Supplied data:

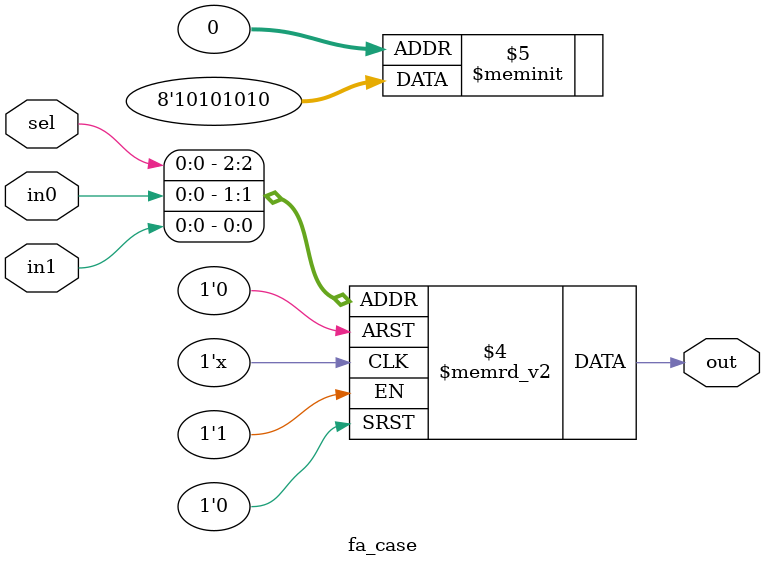
<source format=v>
module mux2to1_cond(	out,
			in0,
			in1,
			sel);

output		out		;
input		in0		;
input		in1		;
input		sel		;

assign	out = (sel)? in1 : in0	;

endmodule

module	mux2to1_if( out, in0, in1, sel);

output		out		;
input		in0		;
input		in1		;
input		sel		;

reg		out;

always @(in0 or in1 or sel) begin
	if(sel == 1'b0) begin
	    out = in0	;
	end else begin
	    out = in1	;
	end
	end
endmodule

module fa_case(		out,
			in0,
			in1,
			sel	);

output		out;
input		in0;
input		in1;
input		sel;

reg		out;

always @(in0 or in1 or sel) begin
	case( {sel, in0, in1} )
		3'b000 : {out} = 2'b00;
		3'b001 : {out} = 2'b01;
		3'b010 : {out} = 2'b10;
         	3'b011 : {out} = 2'b11;
		3'b100 : {out} = 2'b00;
		3'b101 : {out} = 2'b01;
		3'b110 : {out} = 2'b10;
		3'b111 : {out} = 2'b11;
	endcase
end
endmodule
		
</source>
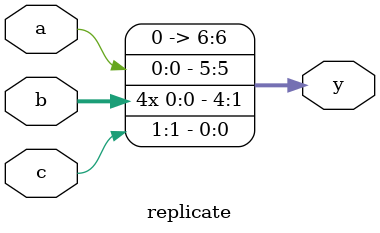
<source format=v>
module replicate(
  input a, 
  input [1:0] b, 
  input [1:0] c,
  output [6:0] y);
  assign y = {a, {4{b[0]}}, c[1]};

endmodule

</source>
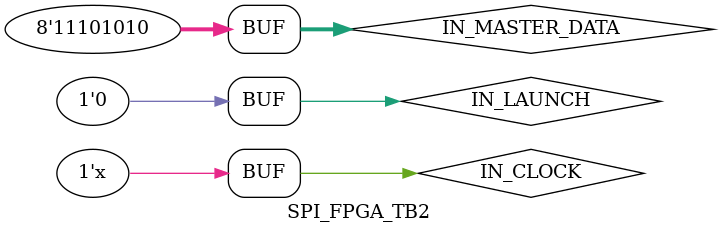
<source format=v>
module SPI_FPGA_TB2
#(
	parameter BIT_PER_SECOND			=	12500000,
	parameter CLOCK_FREQUENCY			=	50000000,
	parameter PACK_LENGTH				=	8,
	parameter CPOL							=	1'b0,
	parameter CPHA							=	1'b0,
	parameter CLKS_PER_BIT_LOG_2		=	$clog2(CLOCK_FREQUENCY/(BIT_PER_SECOND*2)),
	parameter PACK_LENGTH_LOG_2		=	$clog2(PACK_LENGTH),
	parameter MASTER_PACK_BIT_SEQUENCE_TRANSMIT=1,	//1-major bit forward;0-junior bit forward;
	parameter MASTER_PACK_BIT_SEQUENCE_RECEIVE=1,		//1-major bit forward;0-junior bit forward;
	parameter SLAVE_PACK_BIT_SEQUENCE_TRANSMIT=1,	//1-major bit forward;0-junior bit forward;
	parameter SLAVE_PACK_BIT_SEQUENCE_RECEIVE=1 	//1-major bit forward;0-junior bit forward;
);

	localparam PERIOD_IN_CLOCK_NS=1000000000/CLOCK_FREQUENCY;
	
	wire CS,	MISO,	MOSI, SCLK;
	reg [PACK_LENGTH-1:0]	IN_MASTER_DATA;
	wire [PACK_LENGTH-1:0]	OUT_MASTER_RECEIVE_DATA;
	reg IN_CLOCK, IN_LAUNCH;
	SPI_FPGA_MASTER
	#(
		.BIT_PER_SECOND(BIT_PER_SECOND),
		.CLOCK_FREQUENCY(CLOCK_FREQUENCY),
		.PACK_LENGTH(PACK_LENGTH),
		.CPOL(CPOL),
		.CPHA(CPHA),
		.PACK_BIT_SEQUENCE_TRANSMIT(MASTER_PACK_BIT_SEQUENCE_TRANSMIT),
		.PACK_BIT_SEQUENCE_RECEIVE(MASTER_PACK_BIT_SEQUENCE_RECEIVE)
	)
	MASTER
	(
		IN_CLOCK,
		IN_LAUNCH,
		IN_MASTER_DATA,
		MISO,
		MOSI,
		CS,
		SCLK,
		OUT_MASTER_RECEIVE_DATA,
		OUT_MASTER_ACTION_DONE
	);

	
	initial begin
		//initial master
		IN_CLOCK=0;
		IN_MASTER_DATA=0;
		IN_LAUNCH=0;
	
	end
	always begin
		#(PERIOD_IN_CLOCK_NS/2);
		IN_CLOCK=!IN_CLOCK;
	end
	
	initial begin
		#(PERIOD_IN_CLOCK_NS*10);
		IN_MASTER_DATA=8'b11101010;
		#(PERIOD_IN_CLOCK_NS*3);
		IN_LAUNCH=1;
		#(PERIOD_IN_CLOCK_NS*5);
		IN_LAUNCH=0;
	end	
endmodule

</source>
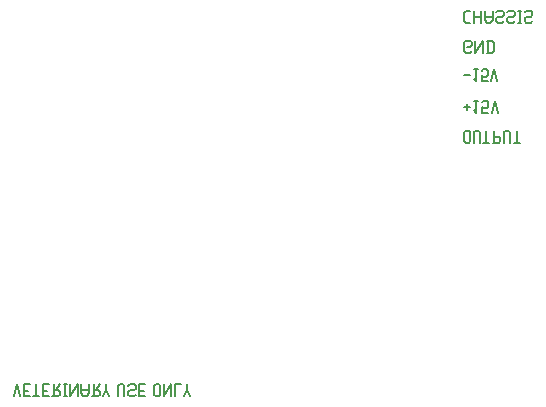
<source format=gbr>
G04 start of page 2 for group 10 layer_idx 5 *
G04 Title: (unknown), bottom_silk *
G04 Creator: pcb-rnd 2.1.0 *
G04 CreationDate: 2019-02-14 18:17:35 UTC *
G04 For:  *
G04 Format: Gerber/RS-274X *
G04 PCB-Dimensions: 500000 500000 *
G04 PCB-Coordinate-Origin: lower left *
%MOIN*%
%FSLAX25Y25*%
%LNBOTTOMSILK*%
%ADD11C,0.0070*%
G54D11*X321300Y294500D02*X322600D01*
X320600Y293800D02*X321300Y294500D01*
X320600Y291200D02*Y293800D01*
Y291200D02*X321300Y290500D01*
X322600D01*
X323800D02*Y294500D01*
X326300Y290500D02*Y294500D01*
X323800Y292500D02*X326300D01*
X327500Y291500D02*Y294500D01*
Y291500D02*X328200Y290500D01*
X329300D01*
X330000Y291500D01*
Y294500D01*
X327500Y292500D02*X330000D01*
X333200Y290500D02*X333700Y291000D01*
X331700Y290500D02*X333200D01*
X331200Y291000D02*X331700Y290500D01*
X331200Y291000D02*Y292000D01*
X331700Y292500D01*
X333200D01*
X333700Y293000D01*
Y294000D01*
X333200Y294500D02*X333700Y294000D01*
X331700Y294500D02*X333200D01*
X331200Y294000D02*X331700Y294500D01*
X336900Y290500D02*X337400Y291000D01*
X335400Y290500D02*X336900D01*
X334900Y291000D02*X335400Y290500D01*
X334900Y291000D02*Y292000D01*
X335400Y292500D01*
X336900D01*
X337400Y293000D01*
Y294000D01*
X336900Y294500D02*X337400Y294000D01*
X335400Y294500D02*X336900D01*
X334900Y294000D02*X335400Y294500D01*
X338600Y290500D02*X339600D01*
X339100D02*Y294500D01*
X338600D02*X339600D01*
X342800Y290500D02*X343300Y291000D01*
X341300Y290500D02*X342800D01*
X340800Y291000D02*X341300Y290500D01*
X340800Y291000D02*Y292000D01*
X341300Y292500D01*
X342800D01*
X343300Y293000D01*
Y294000D01*
X342800Y294500D02*X343300Y294000D01*
X341300Y294500D02*X342800D01*
X340800Y294000D02*X341300Y294500D01*
X320500Y251000D02*Y254000D01*
Y251000D02*X321000Y250500D01*
X322000D01*
X322500Y251000D01*
Y254000D01*
X322000Y254500D02*X322500Y254000D01*
X321000Y254500D02*X322000D01*
X320500Y254000D02*X321000Y254500D01*
X323700Y250500D02*Y254000D01*
X324200Y254500D01*
X325200D01*
X325700Y254000D01*
Y250500D02*Y254000D01*
X326900Y250500D02*X328900D01*
X327900D02*Y254500D01*
X330600Y250500D02*Y254500D01*
X330100Y250500D02*X332100D01*
X332600Y251000D01*
Y252000D01*
X332100Y252500D02*X332600Y252000D01*
X330600Y252500D02*X332100D01*
X333800Y250500D02*Y254000D01*
X334300Y254500D01*
X335300D01*
X335800Y254000D01*
Y250500D02*Y254000D01*
X337000Y250500D02*X339000D01*
X338000D02*Y254500D01*
X320600Y262500D02*X322600D01*
X321600Y261500D02*Y263500D01*
X323800Y261300D02*X324600Y260500D01*
Y264500D01*
X323800D02*X325300D01*
X326500Y260500D02*X328500D01*
X326500D02*Y262500D01*
X327000Y262000D01*
X328000D01*
X328500Y262500D01*
Y264000D01*
X328000Y264500D02*X328500Y264000D01*
X327000Y264500D02*X328000D01*
X326500Y264000D02*X327000Y264500D01*
X329700Y260500D02*X330700Y264500D01*
X331700Y260500D01*
X320500Y273000D02*X322500D01*
X323700Y271800D02*X324500Y271000D01*
Y275000D01*
X323700D02*X325200D01*
X326400Y271000D02*X328400D01*
X326400D02*Y273000D01*
X326900Y272500D01*
X327900D01*
X328400Y273000D01*
Y274500D01*
X327900Y275000D02*X328400Y274500D01*
X326900Y275000D02*X327900D01*
X326400Y274500D02*X326900Y275000D01*
X329600Y271000D02*X330600Y275000D01*
X331600Y271000D01*
X322600Y280500D02*X323100Y281000D01*
X321100Y280500D02*X322600D01*
X320600Y281000D02*X321100Y280500D01*
X320600Y281000D02*Y284000D01*
X321100Y284500D01*
X322600D01*
X323100Y284000D01*
Y283000D02*Y284000D01*
X322600Y282500D02*X323100Y283000D01*
X321600Y282500D02*X322600D01*
X324300Y280500D02*Y284500D01*
Y280500D02*X326800Y284500D01*
Y280500D02*Y284500D01*
X328500Y280500D02*Y284500D01*
X329800Y280500D02*X330500Y281200D01*
Y283800D01*
X329800Y284500D02*X330500Y283800D01*
X328000Y284500D02*X329800D01*
X328000Y280500D02*X329800D01*
X170500Y166000D02*X171500Y170000D01*
X172500Y166000D01*
X173700Y167800D02*X175200D01*
X173700Y170000D02*X175700D01*
X173700Y166000D02*Y170000D01*
Y166000D02*X175700D01*
X176900D02*X178900D01*
X177900D02*Y170000D01*
X180100Y167800D02*X181600D01*
X180100Y170000D02*X182100D01*
X180100Y166000D02*Y170000D01*
Y166000D02*X182100D01*
X183300D02*X185300D01*
X185800Y166500D01*
Y167500D01*
X185300Y168000D02*X185800Y167500D01*
X183800Y168000D02*X185300D01*
X183800Y166000D02*Y170000D01*
X184600Y168000D02*X185800Y170000D01*
X187000Y166000D02*X188000D01*
X187500D02*Y170000D01*
X187000D02*X188000D01*
X189200Y166000D02*Y170000D01*
Y166000D02*X191700Y170000D01*
Y166000D02*Y170000D01*
X192900Y167000D02*Y170000D01*
Y167000D02*X193600Y166000D01*
X194700D01*
X195400Y167000D01*
Y170000D01*
X192900Y168000D02*X195400D01*
X196600Y166000D02*X198600D01*
X199100Y166500D01*
Y167500D01*
X198600Y168000D02*X199100Y167500D01*
X197100Y168000D02*X198600D01*
X197100Y166000D02*Y170000D01*
X197900Y168000D02*X199100Y170000D01*
X200300Y166000D02*X201300Y168000D01*
X202300Y166000D01*
X201300Y168000D02*Y170000D01*
X205300Y166000D02*Y169500D01*
X205800Y170000D01*
X206800D01*
X207300Y169500D01*
Y166000D02*Y169500D01*
X210500Y166000D02*X211000Y166500D01*
X209000Y166000D02*X210500D01*
X208500Y166500D02*X209000Y166000D01*
X208500Y166500D02*Y167500D01*
X209000Y168000D01*
X210500D01*
X211000Y168500D01*
Y169500D01*
X210500Y170000D02*X211000Y169500D01*
X209000Y170000D02*X210500D01*
X208500Y169500D02*X209000Y170000D01*
X212200Y167800D02*X213700D01*
X212200Y170000D02*X214200D01*
X212200Y166000D02*Y170000D01*
Y166000D02*X214200D01*
X217200Y166500D02*Y169500D01*
Y166500D02*X217700Y166000D01*
X218700D01*
X219200Y166500D01*
Y169500D01*
X218700Y170000D02*X219200Y169500D01*
X217700Y170000D02*X218700D01*
X217200Y169500D02*X217700Y170000D01*
X220400Y166000D02*Y170000D01*
Y166000D02*X222900Y170000D01*
Y166000D02*Y170000D01*
X224100Y166000D02*Y170000D01*
X226100D01*
X227300Y166000D02*X228300Y168000D01*
X229300Y166000D01*
X228300Y168000D02*Y170000D01*
M02*

</source>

Exercise:
Beginning at the line above that contains "G54D11*X321300Y294500D02*X322600D01*", return each line exactly through the line that contains "X331700Y294500D02*X333200D01*", and no others.

Expected answer:
G54D11*X321300Y294500D02*X322600D01*
X320600Y293800D02*X321300Y294500D01*
X320600Y291200D02*Y293800D01*
Y291200D02*X321300Y290500D01*
X322600D01*
X323800D02*Y294500D01*
X326300Y290500D02*Y294500D01*
X323800Y292500D02*X326300D01*
X327500Y291500D02*Y294500D01*
Y291500D02*X328200Y290500D01*
X329300D01*
X330000Y291500D01*
Y294500D01*
X327500Y292500D02*X330000D01*
X333200Y290500D02*X333700Y291000D01*
X331700Y290500D02*X333200D01*
X331200Y291000D02*X331700Y290500D01*
X331200Y291000D02*Y292000D01*
X331700Y292500D01*
X333200D01*
X333700Y293000D01*
Y294000D01*
X333200Y294500D02*X333700Y294000D01*
X331700Y294500D02*X333200D01*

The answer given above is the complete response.